### Required work
Each line of the records that includes "lines" should be found and copied.

### Working data
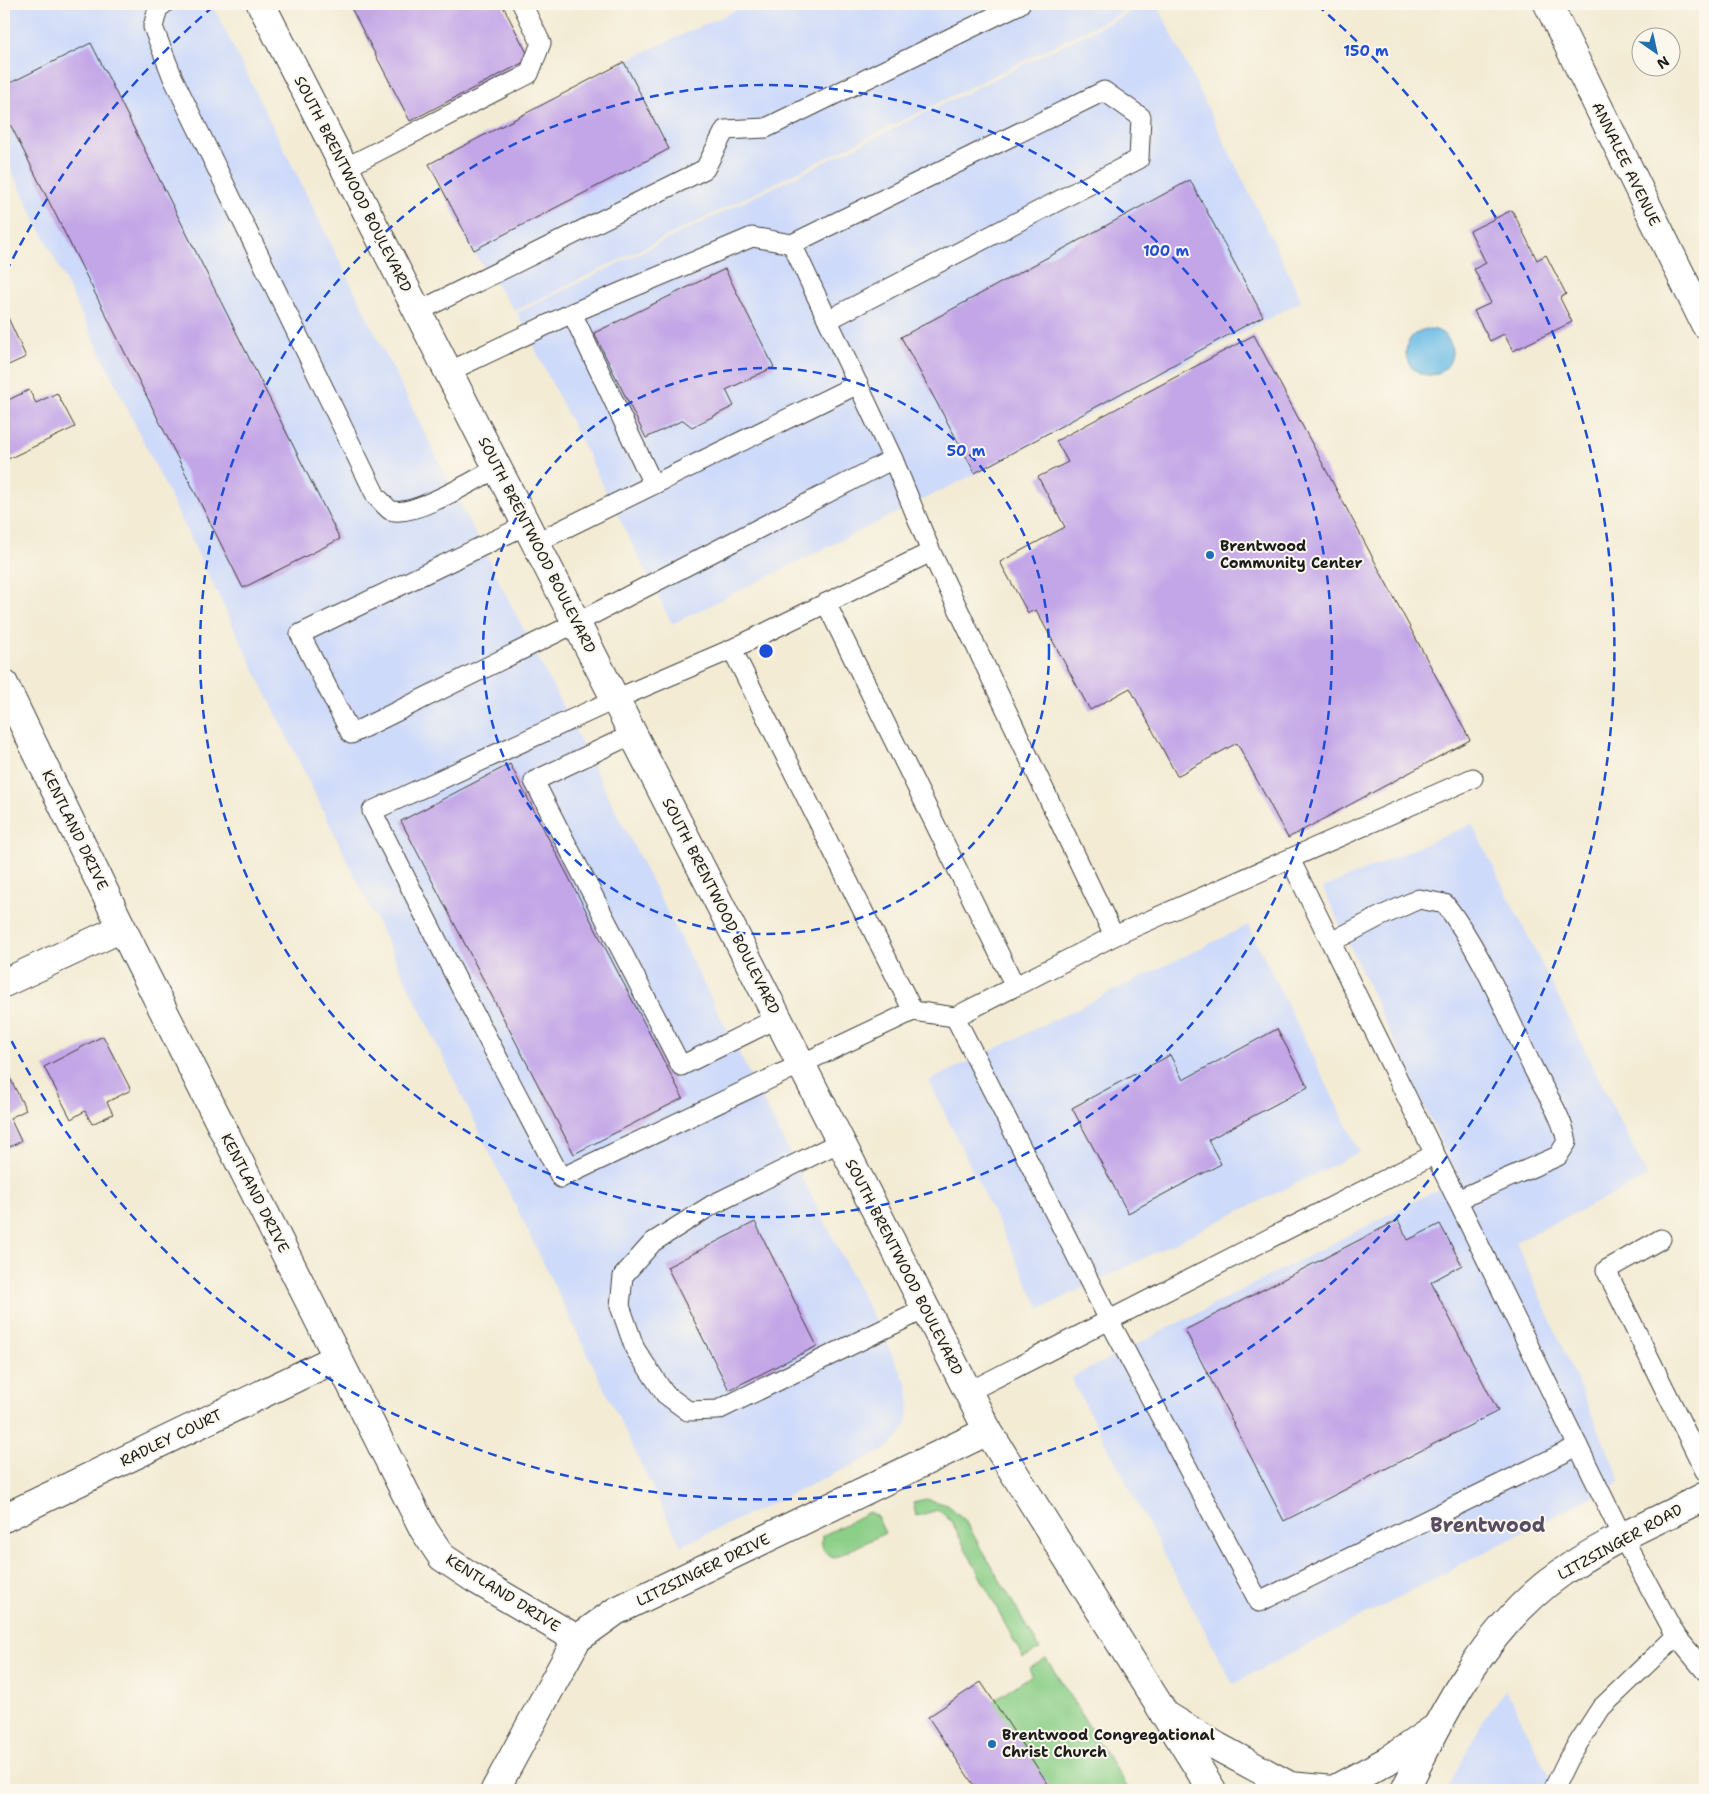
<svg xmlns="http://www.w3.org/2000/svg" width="1709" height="1794" font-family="'Shantell Sans',sans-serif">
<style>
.built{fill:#cedafa}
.green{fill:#8ccf88;stroke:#547652}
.water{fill:#6cbde7;stroke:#446c82}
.building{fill:#c3a6e7}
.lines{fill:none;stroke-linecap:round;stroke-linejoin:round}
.lane-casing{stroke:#3c3b38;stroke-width:21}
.street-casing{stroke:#3c3b38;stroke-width:30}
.secondary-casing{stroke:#3c3b38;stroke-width:30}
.primary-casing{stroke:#3c3b38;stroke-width:30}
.lane{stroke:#fff;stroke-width:19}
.street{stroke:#fff;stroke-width:28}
.secondary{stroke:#fff;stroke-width:28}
.primary{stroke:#fff;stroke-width:28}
.ring{fill:none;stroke:#1d4ed8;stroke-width:2.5;stroke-dasharray:9 6}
.poi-dot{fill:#1f6fb2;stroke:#fbf7ec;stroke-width:2}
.labels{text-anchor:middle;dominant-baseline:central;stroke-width:4;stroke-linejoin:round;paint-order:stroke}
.street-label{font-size:15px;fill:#1c1c1c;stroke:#fbf7ec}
.poi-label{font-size:15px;font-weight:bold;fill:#1c1c1c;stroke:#fbf7ec;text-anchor:start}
.district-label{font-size:20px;font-weight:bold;fill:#564c63;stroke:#fbf7ec}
.centre{fill:#1d4ed8;stroke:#fbf7ec;stroke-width:2.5}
.ring-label{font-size:15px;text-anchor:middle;font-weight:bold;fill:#1d4ed8;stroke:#fbf7ec;stroke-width:4;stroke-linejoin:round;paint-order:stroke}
</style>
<rect width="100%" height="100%" fill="#fbf7ec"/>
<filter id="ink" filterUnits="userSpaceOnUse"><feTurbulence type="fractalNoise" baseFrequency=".02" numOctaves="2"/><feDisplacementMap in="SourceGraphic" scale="10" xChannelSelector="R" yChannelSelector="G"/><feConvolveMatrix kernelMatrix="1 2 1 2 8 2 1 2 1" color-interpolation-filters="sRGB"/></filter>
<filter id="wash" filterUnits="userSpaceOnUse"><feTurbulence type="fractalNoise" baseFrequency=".0096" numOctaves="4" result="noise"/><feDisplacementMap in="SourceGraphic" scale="20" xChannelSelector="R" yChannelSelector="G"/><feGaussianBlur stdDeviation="1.12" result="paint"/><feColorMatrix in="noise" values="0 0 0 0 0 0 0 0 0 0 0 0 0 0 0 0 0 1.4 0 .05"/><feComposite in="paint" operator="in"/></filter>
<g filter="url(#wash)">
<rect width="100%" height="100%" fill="#f3ebd4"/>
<g class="built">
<path d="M4 4H212L467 518 907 1384 910 1404 907 1422 899 1438 883 1451 681 1546 4 155Z"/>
<path d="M749 4H1119L1123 12 515 311 473 252 429 164 625 61Z"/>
<path d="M1147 4H1157L1302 301 973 475 672 624 517 313Z"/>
<path d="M1472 824 1648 1177 1516 1242 1621 1481 1233 1684 1071 1378 1458 1179 1323 888Z"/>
<path d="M1248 925 1360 1152 1040 1309 929 1081Z"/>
<path d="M1506 1689 1556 1790H1447L1484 1718Z"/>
</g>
<g class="green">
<path d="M926 1499 948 1505 964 1519 1040 1649 1023 1658 951 1521 938 1510 916 1516 913 1502Z"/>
<path d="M869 1512 877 1517 885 1533 834 1558C822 1554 821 1547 822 1536Z"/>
<path d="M1046 1658 1129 1790H1050L992 1702 1032 1675 1029 1669Z"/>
</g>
<circle class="water" cx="1429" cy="352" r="23"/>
<g id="blocks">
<g class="building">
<path d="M349 4H502L530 59 410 121Z"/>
<path d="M91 43 340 539 243 588 4 112V86Z"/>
<path d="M624 62 669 149 474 250 429 164Z"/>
<path d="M1190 180 1263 316 975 473 901 337Z"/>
<path d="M1512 210 1537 260 1546 255 1566 294 1560 298 1572 322 1513 351 1504 334 1490 341 1474 311 1491 303 1474 269 1486 263 1470 231Z"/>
<path d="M725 269 774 367 726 390 734 406 692 427 683 420 646 438 594 333Z"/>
<path d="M4 309 26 357 4 367Z"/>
<path d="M1254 335 1470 740 1288 838 1237 743 1177 776 1130 688 1090 710 1036 610 1028 613 1000 562 1065 527 1038 477 1068 462 1056 441Z"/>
<path d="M29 390 36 403 57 393 75 427 4 461V402Z"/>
<path d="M510 764 683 1098 574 1154 401 821Z"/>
<path d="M1277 1029 1308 1087 1208 1140 1221 1164 1128 1213 1072 1108 1170 1055 1183 1080Z"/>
<path d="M103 1036 131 1090 107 1102 113 1114 92 1124 85 1111 71 1119 44 1067Z"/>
<path d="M8 1074 26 1110 10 1118 21 1141 4 1150V1076Z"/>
<path d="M1398 1220 1408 1240 1440 1224 1462 1265 1431 1282 1498 1411 1284 1521 1185 1330Z"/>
<path d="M755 1222 817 1346 729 1390 667 1267Z"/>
<path d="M981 1682 1052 1790H977L928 1717Z"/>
</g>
</g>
</g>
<g filter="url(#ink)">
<use href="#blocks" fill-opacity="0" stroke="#3c3b38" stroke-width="1"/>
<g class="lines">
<g class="lane-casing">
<g id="lane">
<path d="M164 4 158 8 153 27 173 78 376 496C380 500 386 507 390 510 412 519 476 479 497 468"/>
<path d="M345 168 529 74 541 43 522 4"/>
<path d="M792 244 893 459 931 552 1114 936 955 1017 913 1011 732 649 616 699 372 811 462 990 561 1178 913 1011"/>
<path d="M417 312 705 169 725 130 766 128 1020 4"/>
<path d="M572 313 653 484"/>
<path d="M448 372 572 313 752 237 792 244 1104 91 1141 117 1139 159 828 320"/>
<path d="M526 525 300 634 351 734 576 623 893 459"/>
<path d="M535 543 858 384"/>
<path d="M826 603 1015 986"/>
<path d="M732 649 931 552"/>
<path d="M633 734 534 781 681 1066 778 1018"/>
<path d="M1290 859 1623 1538 1676 1636 1601 1708 1568 1759 1553 1790"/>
<path d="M1114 936 1473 778"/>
<path d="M1331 942 1379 917 1419 899 1445 904C1482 952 1505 1012 1532 1066 1545 1093 1561 1113 1567 1142L1558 1156 1457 1200"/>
<path d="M955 1017 1109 1320 1259 1602 1578 1446"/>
<path d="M840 1142 712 1205 653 1242 623 1276 620 1306 635 1349 665 1394 688 1411 718 1410 925 1309"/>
<path d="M1661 1239 1606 1270 1705 1471"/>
<path d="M968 1392 1435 1154"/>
<path d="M1676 1636 1705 1671"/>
</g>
</g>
<g class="street-casing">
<g id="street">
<path d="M1548 4 1705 324"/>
<path d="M4 684 122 928 424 1530 442 1557 475 1579 577 1639"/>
<path d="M4 983 122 928"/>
<path d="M4 1518 337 1358"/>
<path d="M495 1790 577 1639 616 1611 988 1431"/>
</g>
</g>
<g class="secondary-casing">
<g id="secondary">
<path d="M1164 1714 1218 1747 1290 1786 1333 1790 1387 1761 1435 1728"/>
<path d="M1405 1790C1443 1711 1487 1625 1561 1573 1602 1543 1660 1520 1705 1496"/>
</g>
</g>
<g class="primary-casing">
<path id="primary" d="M261 4 988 1431 1212 1790"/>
</g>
<use href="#lane" class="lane"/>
<use href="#street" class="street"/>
<use href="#secondary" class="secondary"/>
<use href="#primary" class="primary"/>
</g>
</g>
<g class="ring">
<circle cx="766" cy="651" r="283"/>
<circle cx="766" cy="651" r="566"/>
<path d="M6 272A849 849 0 0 1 215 5M1317 5A849 849 0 1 1 6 1030"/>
</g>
<g class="poi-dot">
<circle cx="1210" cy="555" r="5"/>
<circle cx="992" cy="1744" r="5"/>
</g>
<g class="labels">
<g class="street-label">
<text transform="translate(1626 164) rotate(64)">ANNALEE AVENUE</text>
<text transform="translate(353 184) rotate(63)">SOUTH BRENTWOOD BOULEVARD</text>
<text transform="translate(537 545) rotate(63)">SOUTH BRENTWOOD BOULEVARD</text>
<text transform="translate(75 830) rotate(64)">KENTLAND DRIVE</text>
<text transform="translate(721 906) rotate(63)">SOUTH BRENTWOOD BOULEVARD</text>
<text transform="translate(255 1193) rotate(63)">KENTLAND DRIVE</text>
<text transform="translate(904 1267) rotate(63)">SOUTH BRENTWOOD BOULEVARD</text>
<text transform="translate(171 1438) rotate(-26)">RADLEY COURT</text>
<text transform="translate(1620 1542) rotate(-29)">LITZSINGER ROAD</text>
<text transform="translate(703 1570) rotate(-26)">LITZSINGER DRIVE</text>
<text transform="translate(503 1593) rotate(32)">KENTLAND DRIVE</text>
</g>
<g class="poi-label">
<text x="1220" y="546">Brentwood<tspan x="1220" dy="17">Community Center</tspan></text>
<text x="1002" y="1735">Brentwood Congregational<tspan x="1002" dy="17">Christ Church</tspan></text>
</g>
<g class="district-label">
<text x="1488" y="1525">Brentwood</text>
</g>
</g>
<circle cx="766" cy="651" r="8" class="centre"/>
<g class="ring-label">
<text x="1366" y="56">150 m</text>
<text x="1166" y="256">100 m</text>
<text x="966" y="456">50 m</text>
</g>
<rect width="1709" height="1794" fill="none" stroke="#fbf7ec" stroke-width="20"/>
<g transform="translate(1656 52) rotate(146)"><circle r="24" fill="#fbf7ec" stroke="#a29f99"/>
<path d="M0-4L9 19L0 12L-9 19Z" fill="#1f6fb2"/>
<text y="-8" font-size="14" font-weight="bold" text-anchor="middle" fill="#1c1c1c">N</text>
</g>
</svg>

### Answer to this problem
.lines{fill:none;stroke-linecap:round;stroke-linejoin:round}
<g class="lines">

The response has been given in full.